Ha, yeah, come on, it's been a while since our last target practice.
Yeah, there's a chance we miss.
Please fellas, let me pass. I'm a stranger in a strange land.
You got that right.
Whaddaya think Sam?
Oh, I don't know why don't we put it up for a vote, Max?
Good idea Sam. Okay All those in favour of lettin' just any yahoo go wanderin' through our domicile, disruptin' our comfortable lifestyle and trackin' in horrible human odour, say "aye."
Yeah, and all those in favour of raisin tail and lettin' the juice flow where they may, say "nay."
Now let's see. That's one "aye," two "nays," and one uh, "meeneemee." The "nays" have it! Fire at will!
Will?? I thought he said his name was Torin.
Could I persuade you with a gift? A present? A peace offering? An appeasement?
There's nothing you could offer that would make us move.
Hmm. Well, we can try testing the skunks. Call their bluff, so to speak. If we try moving any further, though, Torin warns us off.
(There's no way I'm goin' in there. That nest smells terrible. Still, there is that opening back there in the distance--it must go somewhere.)
If we use that clothespin we swiped, we can get further into the cave, upping the game of smelly brinksmanship.
Boog!
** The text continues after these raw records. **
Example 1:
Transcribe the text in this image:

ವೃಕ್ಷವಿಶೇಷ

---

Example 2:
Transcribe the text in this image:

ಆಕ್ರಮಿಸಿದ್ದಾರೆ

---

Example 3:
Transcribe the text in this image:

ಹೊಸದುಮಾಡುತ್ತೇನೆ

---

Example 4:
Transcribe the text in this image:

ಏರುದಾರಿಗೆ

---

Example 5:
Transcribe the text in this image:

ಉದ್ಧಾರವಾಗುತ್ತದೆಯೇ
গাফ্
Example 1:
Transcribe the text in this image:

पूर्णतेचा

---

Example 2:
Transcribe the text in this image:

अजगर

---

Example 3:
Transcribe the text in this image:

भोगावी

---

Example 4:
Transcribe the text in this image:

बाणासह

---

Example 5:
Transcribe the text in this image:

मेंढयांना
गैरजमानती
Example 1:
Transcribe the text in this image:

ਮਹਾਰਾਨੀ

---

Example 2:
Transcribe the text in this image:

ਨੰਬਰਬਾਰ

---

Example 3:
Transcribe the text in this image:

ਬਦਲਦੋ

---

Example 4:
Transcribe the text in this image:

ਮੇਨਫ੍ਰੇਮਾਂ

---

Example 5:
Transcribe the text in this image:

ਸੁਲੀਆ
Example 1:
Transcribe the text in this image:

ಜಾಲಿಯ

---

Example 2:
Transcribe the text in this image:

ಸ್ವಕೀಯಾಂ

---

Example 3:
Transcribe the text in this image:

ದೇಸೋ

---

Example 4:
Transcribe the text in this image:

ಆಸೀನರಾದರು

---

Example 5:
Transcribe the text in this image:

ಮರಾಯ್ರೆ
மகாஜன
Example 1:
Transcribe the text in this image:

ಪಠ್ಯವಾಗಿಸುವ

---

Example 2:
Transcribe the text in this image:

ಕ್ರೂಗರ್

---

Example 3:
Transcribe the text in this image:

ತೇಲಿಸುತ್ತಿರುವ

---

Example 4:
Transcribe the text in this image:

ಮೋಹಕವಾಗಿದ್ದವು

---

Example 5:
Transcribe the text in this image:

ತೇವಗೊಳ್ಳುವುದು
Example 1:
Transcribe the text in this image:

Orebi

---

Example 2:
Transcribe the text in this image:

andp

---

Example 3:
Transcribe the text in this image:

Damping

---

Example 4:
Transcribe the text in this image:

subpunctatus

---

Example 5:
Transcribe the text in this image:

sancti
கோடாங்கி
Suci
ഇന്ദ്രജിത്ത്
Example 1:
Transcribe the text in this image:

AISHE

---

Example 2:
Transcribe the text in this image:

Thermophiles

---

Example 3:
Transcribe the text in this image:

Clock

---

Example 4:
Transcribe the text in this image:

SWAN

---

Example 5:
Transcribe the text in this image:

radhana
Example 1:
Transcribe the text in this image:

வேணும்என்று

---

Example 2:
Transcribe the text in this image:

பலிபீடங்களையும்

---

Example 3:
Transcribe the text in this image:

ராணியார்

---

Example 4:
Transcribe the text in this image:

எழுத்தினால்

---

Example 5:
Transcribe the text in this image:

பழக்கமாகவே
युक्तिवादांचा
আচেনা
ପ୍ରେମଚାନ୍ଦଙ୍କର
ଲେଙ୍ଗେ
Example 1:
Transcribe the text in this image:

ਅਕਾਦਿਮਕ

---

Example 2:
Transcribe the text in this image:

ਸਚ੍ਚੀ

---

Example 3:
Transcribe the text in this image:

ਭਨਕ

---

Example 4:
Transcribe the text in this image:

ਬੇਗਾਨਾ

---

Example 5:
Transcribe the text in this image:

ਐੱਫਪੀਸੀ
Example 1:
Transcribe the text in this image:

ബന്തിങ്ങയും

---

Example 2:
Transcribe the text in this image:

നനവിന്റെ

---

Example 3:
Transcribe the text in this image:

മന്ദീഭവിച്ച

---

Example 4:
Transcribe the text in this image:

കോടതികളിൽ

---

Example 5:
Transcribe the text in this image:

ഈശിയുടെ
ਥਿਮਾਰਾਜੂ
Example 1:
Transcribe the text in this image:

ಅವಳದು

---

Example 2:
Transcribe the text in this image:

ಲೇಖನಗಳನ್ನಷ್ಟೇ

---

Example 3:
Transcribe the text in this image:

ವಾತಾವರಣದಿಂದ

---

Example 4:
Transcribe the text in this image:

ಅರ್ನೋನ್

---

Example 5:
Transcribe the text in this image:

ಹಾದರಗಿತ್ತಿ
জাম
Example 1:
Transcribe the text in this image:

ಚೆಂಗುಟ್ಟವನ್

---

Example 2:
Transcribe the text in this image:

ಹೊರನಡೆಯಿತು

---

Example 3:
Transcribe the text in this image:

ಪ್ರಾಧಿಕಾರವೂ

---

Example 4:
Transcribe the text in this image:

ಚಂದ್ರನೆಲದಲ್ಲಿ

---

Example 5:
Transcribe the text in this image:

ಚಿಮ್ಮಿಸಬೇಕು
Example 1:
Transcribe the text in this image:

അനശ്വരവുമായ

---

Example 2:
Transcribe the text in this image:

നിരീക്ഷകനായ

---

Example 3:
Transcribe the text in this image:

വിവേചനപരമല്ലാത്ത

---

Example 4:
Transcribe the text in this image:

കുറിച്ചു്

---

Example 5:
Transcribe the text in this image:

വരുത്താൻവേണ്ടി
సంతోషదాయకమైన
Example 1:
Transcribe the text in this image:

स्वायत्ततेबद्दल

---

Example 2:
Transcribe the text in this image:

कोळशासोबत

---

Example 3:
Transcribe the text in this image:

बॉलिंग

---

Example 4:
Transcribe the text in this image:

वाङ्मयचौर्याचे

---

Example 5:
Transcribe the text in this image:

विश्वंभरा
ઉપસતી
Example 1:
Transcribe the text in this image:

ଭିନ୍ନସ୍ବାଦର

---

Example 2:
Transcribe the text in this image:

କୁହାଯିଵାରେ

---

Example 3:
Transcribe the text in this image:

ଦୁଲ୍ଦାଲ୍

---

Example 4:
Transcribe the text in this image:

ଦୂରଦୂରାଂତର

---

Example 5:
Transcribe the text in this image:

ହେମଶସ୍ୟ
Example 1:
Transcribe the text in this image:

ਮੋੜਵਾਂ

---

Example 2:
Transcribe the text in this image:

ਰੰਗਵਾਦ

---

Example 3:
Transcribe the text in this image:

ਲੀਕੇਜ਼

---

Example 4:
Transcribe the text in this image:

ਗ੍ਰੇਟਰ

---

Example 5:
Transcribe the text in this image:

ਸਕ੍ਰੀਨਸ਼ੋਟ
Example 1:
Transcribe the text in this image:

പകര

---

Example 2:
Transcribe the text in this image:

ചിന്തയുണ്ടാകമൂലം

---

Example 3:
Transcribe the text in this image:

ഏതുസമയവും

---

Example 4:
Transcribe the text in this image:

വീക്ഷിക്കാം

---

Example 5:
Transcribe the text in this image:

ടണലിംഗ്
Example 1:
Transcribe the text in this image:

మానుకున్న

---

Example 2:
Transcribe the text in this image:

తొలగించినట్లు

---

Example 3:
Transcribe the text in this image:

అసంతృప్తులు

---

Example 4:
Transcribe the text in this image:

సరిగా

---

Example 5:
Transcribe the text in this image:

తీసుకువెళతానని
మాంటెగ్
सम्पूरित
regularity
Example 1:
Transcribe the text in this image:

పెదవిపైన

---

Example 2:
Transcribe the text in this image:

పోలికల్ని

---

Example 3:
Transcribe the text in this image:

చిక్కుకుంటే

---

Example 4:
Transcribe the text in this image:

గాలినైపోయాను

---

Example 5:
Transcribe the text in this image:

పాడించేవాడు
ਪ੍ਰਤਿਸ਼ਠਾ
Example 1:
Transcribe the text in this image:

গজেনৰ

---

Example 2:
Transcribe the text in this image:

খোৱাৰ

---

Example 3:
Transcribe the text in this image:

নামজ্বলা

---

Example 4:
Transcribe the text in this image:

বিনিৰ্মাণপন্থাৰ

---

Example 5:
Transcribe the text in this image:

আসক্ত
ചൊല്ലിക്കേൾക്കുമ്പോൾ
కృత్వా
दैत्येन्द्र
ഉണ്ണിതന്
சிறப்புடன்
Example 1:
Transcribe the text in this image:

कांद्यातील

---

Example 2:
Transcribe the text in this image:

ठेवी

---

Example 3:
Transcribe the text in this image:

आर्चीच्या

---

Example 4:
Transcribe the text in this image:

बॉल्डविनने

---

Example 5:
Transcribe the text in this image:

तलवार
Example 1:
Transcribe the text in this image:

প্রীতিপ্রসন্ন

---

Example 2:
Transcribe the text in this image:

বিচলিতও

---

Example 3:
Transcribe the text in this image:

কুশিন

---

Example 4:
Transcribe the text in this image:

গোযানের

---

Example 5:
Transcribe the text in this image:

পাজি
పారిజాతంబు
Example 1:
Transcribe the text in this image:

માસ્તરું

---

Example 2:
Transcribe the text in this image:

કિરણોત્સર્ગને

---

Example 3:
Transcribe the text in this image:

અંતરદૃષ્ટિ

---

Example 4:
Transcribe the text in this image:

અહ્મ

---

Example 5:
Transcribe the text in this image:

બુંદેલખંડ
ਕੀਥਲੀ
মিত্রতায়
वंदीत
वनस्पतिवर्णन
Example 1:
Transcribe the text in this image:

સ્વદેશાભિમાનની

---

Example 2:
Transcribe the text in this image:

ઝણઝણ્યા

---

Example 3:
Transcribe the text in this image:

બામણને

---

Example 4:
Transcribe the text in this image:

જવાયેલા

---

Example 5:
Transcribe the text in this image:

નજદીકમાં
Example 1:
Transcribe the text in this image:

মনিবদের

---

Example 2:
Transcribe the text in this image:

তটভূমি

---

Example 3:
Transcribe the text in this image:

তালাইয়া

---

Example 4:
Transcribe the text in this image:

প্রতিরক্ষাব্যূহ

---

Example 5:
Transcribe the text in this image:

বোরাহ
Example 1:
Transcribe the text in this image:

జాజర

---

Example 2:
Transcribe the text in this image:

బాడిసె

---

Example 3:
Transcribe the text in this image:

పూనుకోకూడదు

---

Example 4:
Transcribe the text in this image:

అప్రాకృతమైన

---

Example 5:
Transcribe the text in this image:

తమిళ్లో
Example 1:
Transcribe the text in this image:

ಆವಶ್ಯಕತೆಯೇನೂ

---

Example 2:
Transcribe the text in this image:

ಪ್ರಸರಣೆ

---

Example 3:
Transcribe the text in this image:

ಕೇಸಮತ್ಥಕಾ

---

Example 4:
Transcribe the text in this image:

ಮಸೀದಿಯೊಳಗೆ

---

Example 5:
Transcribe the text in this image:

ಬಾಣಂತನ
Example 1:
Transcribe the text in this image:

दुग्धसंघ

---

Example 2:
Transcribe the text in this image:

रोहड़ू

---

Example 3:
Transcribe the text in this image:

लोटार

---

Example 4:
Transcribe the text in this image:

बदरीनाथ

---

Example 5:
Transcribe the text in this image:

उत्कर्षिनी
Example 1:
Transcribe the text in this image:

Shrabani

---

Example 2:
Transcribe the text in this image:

I've got it. I'll just put this clothespin on my nose. Then I wont be able to smell the skunks. Hang on Boog, I hope this is worth it.
Nope. We're done here, for now.
We've found our way into King Rupert's seraglio. It's no wonder that Di displays such an utter contempt for the man. Ah, well. Royal drama. The place is full of swag for Torin.
Down below we can see/hear the odalisques bathing. Despite the warning--
This ladder looks a little rickety, but I'm going to try it anyway.